Stanley's blog

The atmosphere in this week’s annual Central Economic Work Conference, held in Beijing, was the reverse of last year, when Premier Wen Jiabao succeeded against opposition in adhering to tightening credit. This year, Wen Jiabao and his colleagues have decided to invest an additional 4 trillion yuan before 2010. This decision has not been universally welcomed. People’s reaction on the Internet is suspicious. How much will benefit corrupt officials, despite the strengthening of supervision by the Central Commission for Discipline Inspection?

The Conference is an important mechanism for the higher levels of the Chinese Communist Party to reach a consensus on economic policy for the coming year.

There has also been criticism from the elites.
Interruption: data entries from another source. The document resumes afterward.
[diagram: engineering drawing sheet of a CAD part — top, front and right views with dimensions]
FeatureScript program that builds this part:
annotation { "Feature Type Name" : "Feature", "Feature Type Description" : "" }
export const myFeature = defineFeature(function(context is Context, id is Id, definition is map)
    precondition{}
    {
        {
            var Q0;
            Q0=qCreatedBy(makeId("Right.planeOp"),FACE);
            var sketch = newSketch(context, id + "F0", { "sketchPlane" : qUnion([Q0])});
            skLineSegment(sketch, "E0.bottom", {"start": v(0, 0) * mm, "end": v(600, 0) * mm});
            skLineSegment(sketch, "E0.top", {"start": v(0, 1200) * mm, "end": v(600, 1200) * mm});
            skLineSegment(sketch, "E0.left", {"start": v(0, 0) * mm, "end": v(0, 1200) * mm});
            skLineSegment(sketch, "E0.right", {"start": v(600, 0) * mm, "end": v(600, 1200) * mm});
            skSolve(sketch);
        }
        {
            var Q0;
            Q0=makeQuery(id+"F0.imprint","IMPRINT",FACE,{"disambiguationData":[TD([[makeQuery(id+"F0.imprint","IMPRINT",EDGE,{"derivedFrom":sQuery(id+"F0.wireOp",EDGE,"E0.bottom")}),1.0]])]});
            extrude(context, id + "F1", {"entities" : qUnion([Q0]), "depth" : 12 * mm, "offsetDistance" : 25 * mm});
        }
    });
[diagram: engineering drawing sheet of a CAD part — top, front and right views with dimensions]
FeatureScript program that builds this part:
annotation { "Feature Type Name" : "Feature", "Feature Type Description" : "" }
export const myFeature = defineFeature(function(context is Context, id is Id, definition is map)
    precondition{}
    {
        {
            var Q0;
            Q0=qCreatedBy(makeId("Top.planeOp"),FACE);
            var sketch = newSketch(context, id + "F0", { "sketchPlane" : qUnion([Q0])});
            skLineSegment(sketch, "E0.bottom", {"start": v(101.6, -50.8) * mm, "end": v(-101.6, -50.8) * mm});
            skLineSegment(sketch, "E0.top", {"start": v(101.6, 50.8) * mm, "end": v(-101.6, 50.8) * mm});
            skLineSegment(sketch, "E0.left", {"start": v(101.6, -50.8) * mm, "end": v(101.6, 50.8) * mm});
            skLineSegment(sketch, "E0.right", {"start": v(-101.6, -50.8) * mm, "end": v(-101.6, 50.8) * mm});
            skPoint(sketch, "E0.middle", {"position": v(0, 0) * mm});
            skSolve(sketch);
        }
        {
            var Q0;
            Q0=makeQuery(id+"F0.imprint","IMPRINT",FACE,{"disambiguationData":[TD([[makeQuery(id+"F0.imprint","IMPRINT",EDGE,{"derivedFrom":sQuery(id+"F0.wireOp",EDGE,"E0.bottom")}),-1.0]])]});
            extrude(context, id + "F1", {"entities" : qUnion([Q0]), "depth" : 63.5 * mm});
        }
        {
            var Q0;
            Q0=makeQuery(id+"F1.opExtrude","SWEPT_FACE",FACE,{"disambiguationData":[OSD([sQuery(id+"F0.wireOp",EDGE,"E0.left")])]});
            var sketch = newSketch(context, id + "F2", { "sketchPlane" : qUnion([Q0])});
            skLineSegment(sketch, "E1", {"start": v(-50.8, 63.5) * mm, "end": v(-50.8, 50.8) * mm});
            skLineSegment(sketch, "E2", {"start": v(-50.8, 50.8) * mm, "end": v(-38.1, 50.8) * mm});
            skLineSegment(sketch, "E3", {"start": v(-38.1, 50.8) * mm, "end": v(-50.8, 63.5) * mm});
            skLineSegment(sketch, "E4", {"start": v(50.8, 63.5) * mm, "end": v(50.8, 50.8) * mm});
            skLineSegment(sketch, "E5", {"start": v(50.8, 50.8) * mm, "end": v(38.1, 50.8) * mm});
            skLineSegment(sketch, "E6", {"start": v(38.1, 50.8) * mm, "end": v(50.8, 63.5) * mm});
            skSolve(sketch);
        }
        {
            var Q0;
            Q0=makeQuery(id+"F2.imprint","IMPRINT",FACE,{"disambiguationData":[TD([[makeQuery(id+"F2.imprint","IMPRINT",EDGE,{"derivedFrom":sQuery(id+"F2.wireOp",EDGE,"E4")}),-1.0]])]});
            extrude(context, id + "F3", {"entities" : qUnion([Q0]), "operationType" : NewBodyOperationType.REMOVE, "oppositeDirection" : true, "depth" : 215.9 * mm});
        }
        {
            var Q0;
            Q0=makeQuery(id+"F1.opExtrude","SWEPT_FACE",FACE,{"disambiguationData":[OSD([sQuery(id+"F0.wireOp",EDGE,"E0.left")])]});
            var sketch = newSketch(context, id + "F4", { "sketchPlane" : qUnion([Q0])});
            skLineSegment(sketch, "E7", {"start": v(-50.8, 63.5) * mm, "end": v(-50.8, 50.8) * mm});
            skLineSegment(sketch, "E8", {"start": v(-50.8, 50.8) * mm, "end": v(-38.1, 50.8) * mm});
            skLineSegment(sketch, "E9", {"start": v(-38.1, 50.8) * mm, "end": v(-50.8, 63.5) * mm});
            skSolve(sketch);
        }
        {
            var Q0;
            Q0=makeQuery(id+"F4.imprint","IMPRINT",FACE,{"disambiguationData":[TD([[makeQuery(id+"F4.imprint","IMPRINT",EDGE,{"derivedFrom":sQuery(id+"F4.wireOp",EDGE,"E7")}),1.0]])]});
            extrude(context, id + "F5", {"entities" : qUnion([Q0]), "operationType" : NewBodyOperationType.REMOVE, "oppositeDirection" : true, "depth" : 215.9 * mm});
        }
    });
Hu Deping, son of Hu Yaobang, published a signed article in the latest issue of Nanfang Zhoumo [Southern Weekend] entitled “Causes and countermeasures of the financial tsunami.” He points out that “Over the past 30 years, China’s GDP grew 67-fold, but per capita national income increased only 12-fold; the state’s public expenditure is also far from ideal: this ratio, however stated, can’t be considered well-balanced.”

Hu touched on the crucial issue of how hard it will be for the 4 trillion investment to increase citizens’ consumption. In his article on “The financial crisis and building a better society in China,” Zheng Yongnian [Director, East Asian Institute, National University of Singapore], has expressed his disappointment with Premier Wen Jiabao more directly. He accuses Wen, like Zhu Rongji in times past, for investing a lot of money in infrastructure instead of building the social security system, or spending money on the people and so once again missing a great opportunity for social reform. Zheng states: “Money is needed for China’s social reform, and the Central Government has plenty of it, but is neither willing not able to spend it. This is a very sad thing.” It is interesting that Zheng’s article was reprinted in Cankao xiaoxi [Reference News] making it accessible to millions of Chinese readers.

From another angle, the influential economic commentator Ye Tan criticises the harm Premier Wen’s 4 trillion investment would do, namely, it would continue to suppress the development space of private enterprise. Miss Ye’s op-ed, “30 years of private enterprise: slipping through gaps between SOEs and foreign invested firms” gives a cogent account of how private enterprise has never been given a normal living environment in the CPC’s 30 years of reform and opening up, while “Central and local SOEs and large-scale foreign invested firms were given institutional transfusions in the form of distorted resource allocations, including energy, finance, taxation, and legal regulation, destroying the basis of endogenous competition.” As a result, the relationship between the private and public sectors enterprises is incestuous.

Zheng Yongnian questions why the CPC is always unwilling to spend it on the people? Is it because this does not suit the interests of the bureaucracy? Confucius said long ago, “Worry not about scarcity but about uneven distribution”. A provocative view is that uneven distribution of wealth is more threatening to a régime than less wealth more equally spread.